All this also requires juggling with personal and social commitments, as well as family commitments and priorities. As my dad would remind me from time-to-time, it’s all about doing your best. He would say, “Have you done your best? Did you make your best effort? If the answer is yes, then no one can fault you. If you didn’t do your best, figure out what you need to do to get better and do it.”

One of my college band directors taught all of his students by his words and deeds using the most calm mannerisms I’ve ever been around. His mantra was, “Be kind to each other. It’s important.” Sometimes that may be difficult for you, but try to avoid negative reactions that can wreak havoc on your health and your personal and professional relationships. You may be surprised by the unexpected results that give you more positive feelings than you could ever realize.

Music people live in a world of continual learning, risk-taking, and riding on a roller coaster of highs and lows that are amplified by their self-expectation of perfection or attainment. Always do your best and try to enjoy the smiles from friends, colleagues, and associates when the effort or a plan produces positive results. Balance that with family as a priority and you will be a success. If you did your best, no one can fault you for any outcome. Ever.

As a composer, I believe it is important to pay attention to how different film directors think about and approach their craft, and ours. After all, we need to continually hone our collaborative skills since they are the focus for using our abilities successfully to serve and underscore the needs of the film, the TV show, or the video game.

For instance, I just spent last evening taking notes while once again reviewing the AFI Master Class where Spielberg and Williams discuss movie scenes that influenced their thinking and their collaborative process. My 34 years of teaching instrumental music, arranging and composing music, rewriting musical sections because they were too difficult or did not keep an audience focused, has everything to do with this business AND nothing to do with this business. In other words, I am still learning and making an effort to understand past the obvious. I’ve always truly believed that learning is a non-stop process; a continuous journey.
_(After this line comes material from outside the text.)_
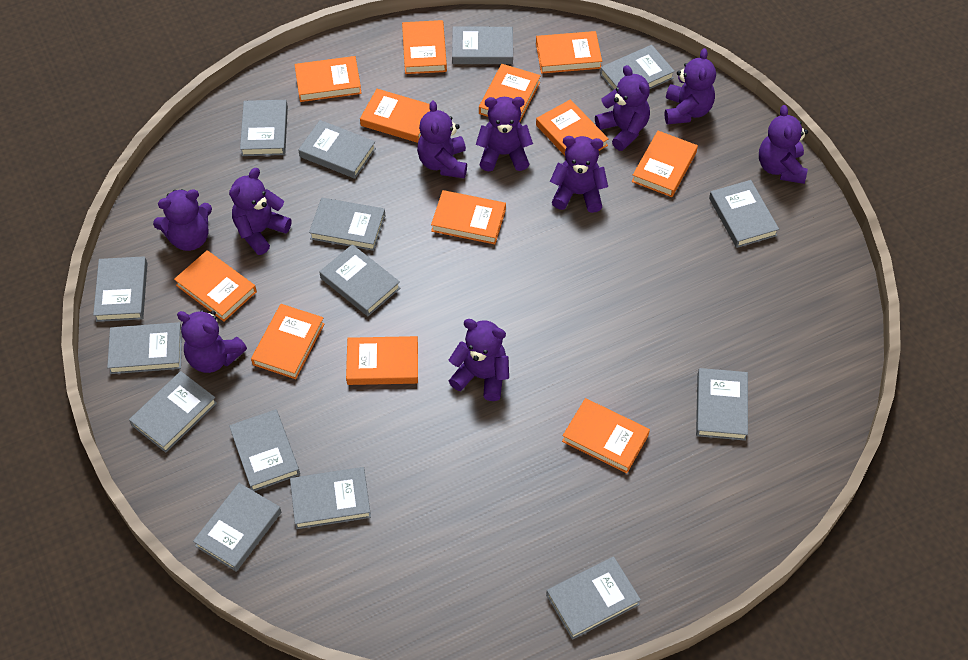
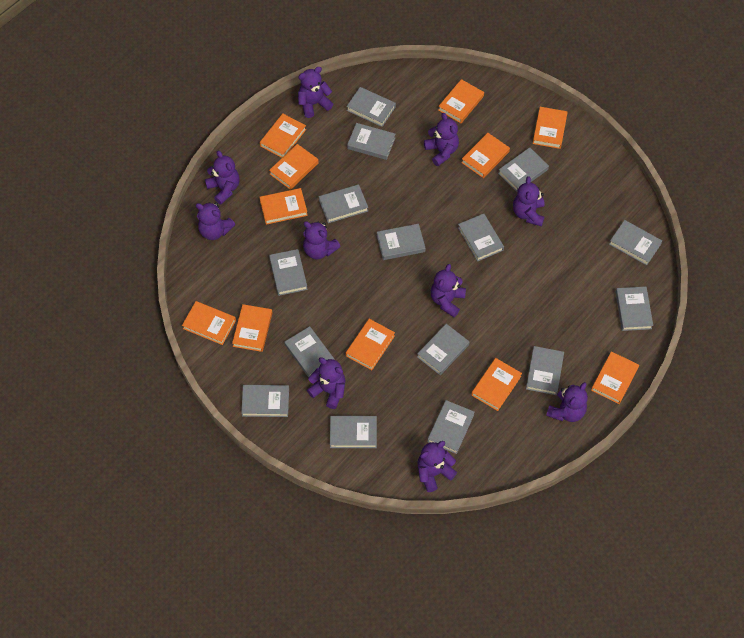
orange book: [174,250,257,322] [251,304,325,379] [294,56,362,102] [346,336,418,385] [360,89,430,143] [402,20,447,74] [431,190,506,244] [479,64,541,122] [536,31,602,74] [536,99,609,156] [562,398,650,473] [632,131,698,197] = 12 -> [182,301,236,345] [232,304,272,352] [259,188,308,225] [260,113,306,158] [269,144,319,190] [346,319,395,370] [438,79,484,123] [461,133,510,178] [471,358,522,411] [533,107,568,149] [591,351,639,404] = 11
When I can, I prefer to learn from those that have already had success in this business. They have already forged ahead and are a wealth of knowledge and experiences. I have also discovered in my brief time of pursuing this path of composing for media that many within the category of experienced and proven directors and composers are more than willing to share their thoughts if the timing is correct for them. I would say to those just starting out to 1) zip the lips, 2) always be ready with your mind, 3) listen with empathy and deep interest, and 4) for Pete’s sake take good notes, 5) ask questions when the opportunity presents itself, and 6) be sincere as well as gracious with your compliments for their opinions and their time.

The attached Francis Ford Coppola interview presents his interesting perspective on the cinema. Some of the highlights include:
1) “If you don’t take a risk then how are you going to make something really beautiful, that hasn’t been seen before?”
2) “Try to disconnect the idea of cinema with the idea of making a living and money. You have to remember that it’s only a few hundred years, if that much, that artists are working with money.”
3) “When you make a movie, always discover what the theme of the movie is in one or two words.” (His explanation of why is quite interesting.)
4) “Napoleon once said, ‘Use the weapons at hand,’ and this is what a film director has to do everyday.”
5) Coppola discusses his idea from theatre and his use of a prompt book for his ideas.
6) When asked what the best piece of advice that he’s given to his children he said, “Always make your work personal. And, you never have to lie… It is very important for an artist not to lie, and most important is not to lie to yourself.” He also discusses how to handle questions in work or in life when you would prefer to lie.
7) What’s the biggest barrier to being an artist? Coppola answers, “Self-confidence always. The artist always battles his own/her own feeling of inadequacy.”